Donald Tusk, the chairman of European Union leaders, welcomed the deal but said London still needed to provide more clarity on the new relationship after Brexit, and bemoaned the fact the first round of talks had taken so long.
“We all know that breaking up is hard, but breaking up and building a new relation is much harder,” he said.
“So much time has been devoted to the easier task and now … we have de facto less than a year” left for talks before Britain is due to leave in March, 2019.
The Commission’s recommendation that sufficient progress has been made will now go to the European Union summit of leaders taking place next week.
“Prime Minister May has assured me that it has the backing of the UK government. On that basis, I believe we have now made the breakthrough we need. Today’s result is of course a compromise,” Juncker told a hastily-arranged news conference.
May said she expected a formal agreement to be approved at the summit, which begins on December 14.
“I also look forward to next week’s European Council meeting, where I hope and expect we will be able to get the endorsement of the 27 (member countries) to what is a hard-won agreement in all our interests,” May said.
The commission will now begin work on phase-two talks, which cover a transitional exit period, trade and long-term relations with the bloc.
Draft guidelines showed the transition period would last around two years. During that time, Britain will remain part of the customs union and single market but will no longer take part in EU institutions or have a vote.
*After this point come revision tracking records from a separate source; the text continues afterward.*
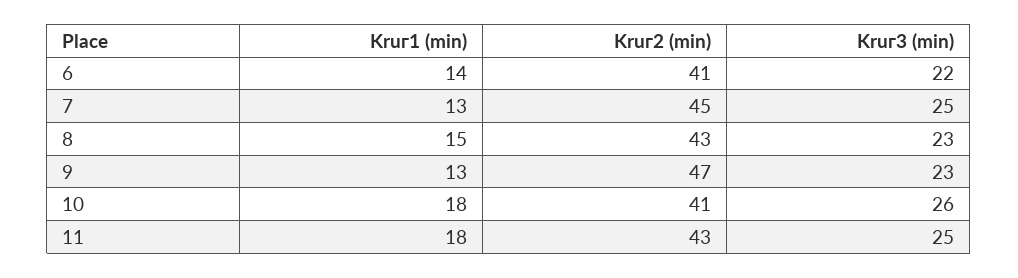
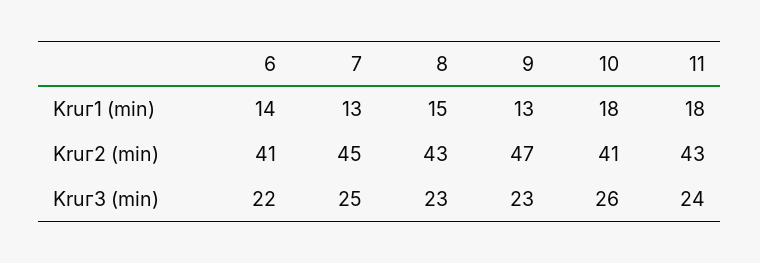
  {
    "Kruг1 (min)": {
      "6": 14,
      "7": 13,
      "8": 15,
      "9": 13,
      "10": 18,
      "11": 18
    },
    "Kruг2 (min)": {
      "6": 41,
      "7": 45,
      "8": 43,
      "9": 47,
      "10": 41,
      "11": 43
    },
    "Kruг3 (min)": {
      "6": 22,
      "7": 25,
      "8": 23,
      "9": 23,
      "10": 26,
-     "11": 25
+     "11": 24
    }
  }

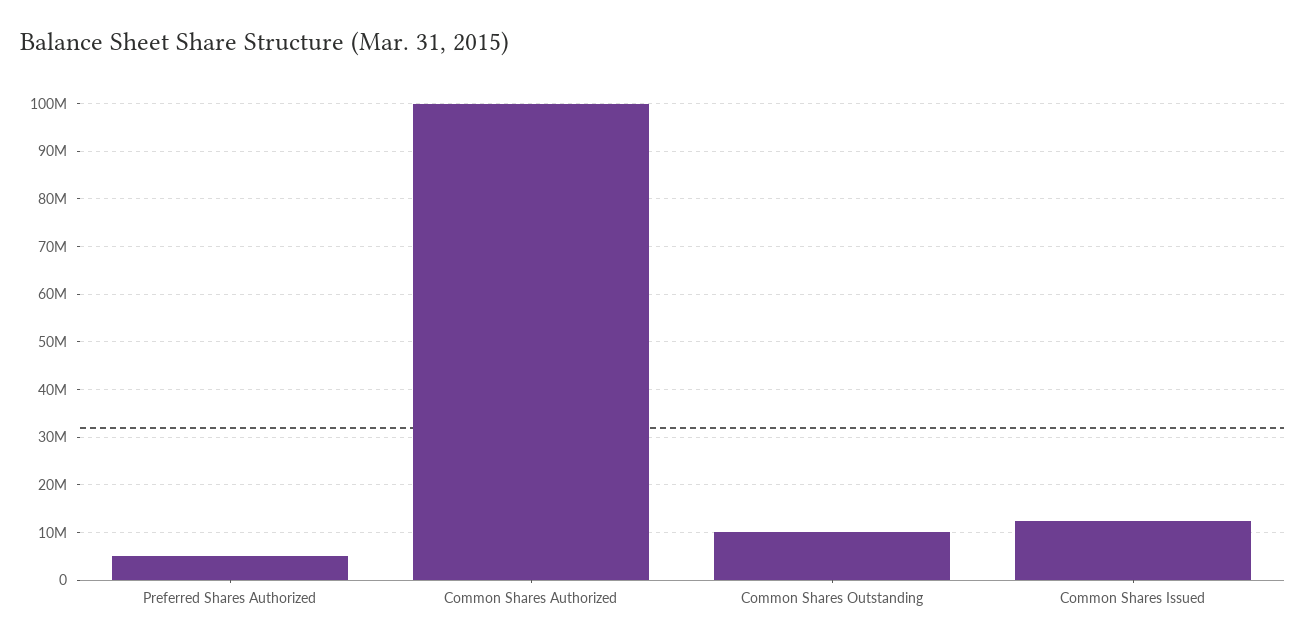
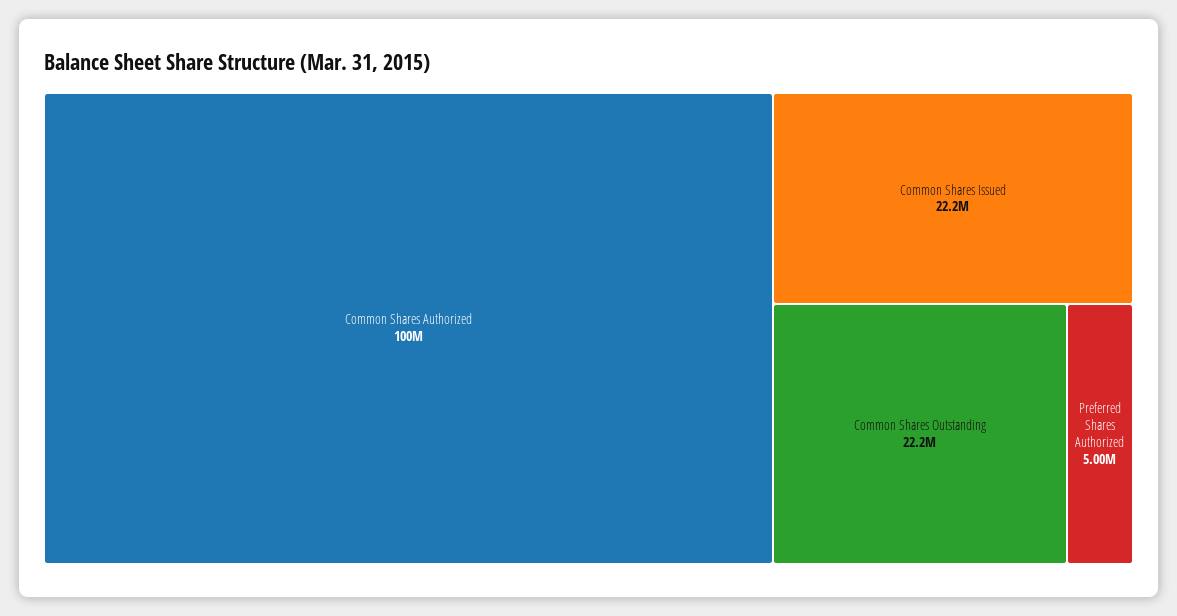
  {
    "Preferred Shares Authorized": 5000000,
    "Common Shares Authorized": 100000000,
-   "Common Shares Outstanding": 10000000,
+   "Common Shares Outstanding": 22200000,
-   "Common Shares Issued": 12000000
+   "Common Shares Issued": 22200000
  }

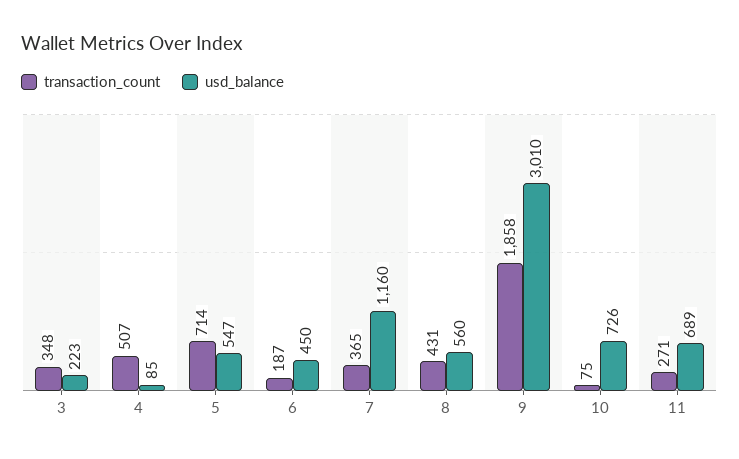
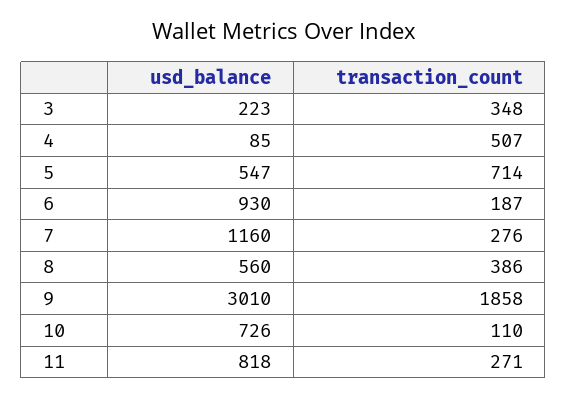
  {
    "transaction_count": {
      "3": 348,
      "4": 507,
      "5": 714,
      "6": 187,
-     "7": 365,
+     "7": 276,
-     "8": 431,
+     "8": 386,
      "9": 1858,
-     "10": 75,
+     "10": 110,
      "11": 271
    },
    "usd_balance": {
      "3": 223,
      "4": 85,
      "5": 547,
-     "6": 450,
+     "6": 930,
      "7": 1160,
      "8": 560,
      "9": 3010,
      "10": 726,
-     "11": 689
+     "11": 818
    }
  }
It will still be subject to EU law.
Moving to talks about trade and a Brexit transition is crucial for the future of May’s premiership, and to keep trade flowing between the world’s biggest trading bloc and its sixth- largest national economy after Britain leaves on March 30, 2019.
May’s key parliamentary ally in Northern Ireland gave a cautious endorsement of the new terms, four days after 11th-hour objections from Belfast scuppered May’s attempt to sign off on an accord over the Irish border during a lunch in Brussels on Monday.
Irish Foreign Minister Simon Coveney said the border agreement meant there was no way Brexit could lead to a hard border between Ireland and Northern Ireland – what will become the only land frontier between Britain and the EU after Brexit.
“Very good outcome for everyone on the island of Ireland – no Hard Border guaranteed!,” Coveney said on Twitter.
Not everyone agreed. “A deal in Brussels is good news for Mrs May as we can now move on to the next stage of humiliation,” leading Brexit campaigner Nigel Farage said on Twitter.
In the text, Britain agreed that should London and Brussels fail to agree a final Brexit deal, the United Kingdom will maintain “full alignment” with those rules of the internal market and customs union that help to protect north-south co-operation in Ireland.
It said in the absence of a trade deal, no new barriers would develop between Northern Ireland and the rest of the United Kingdom unless the devolved government in Northern Ireland agree that distinct arrangements are appropriate.
“In all circumstances, the United Kingdom will continue to ensure the same unfettered access for Northern Ireland’s businesses to the whole of the United Kingdom internal market,” it said.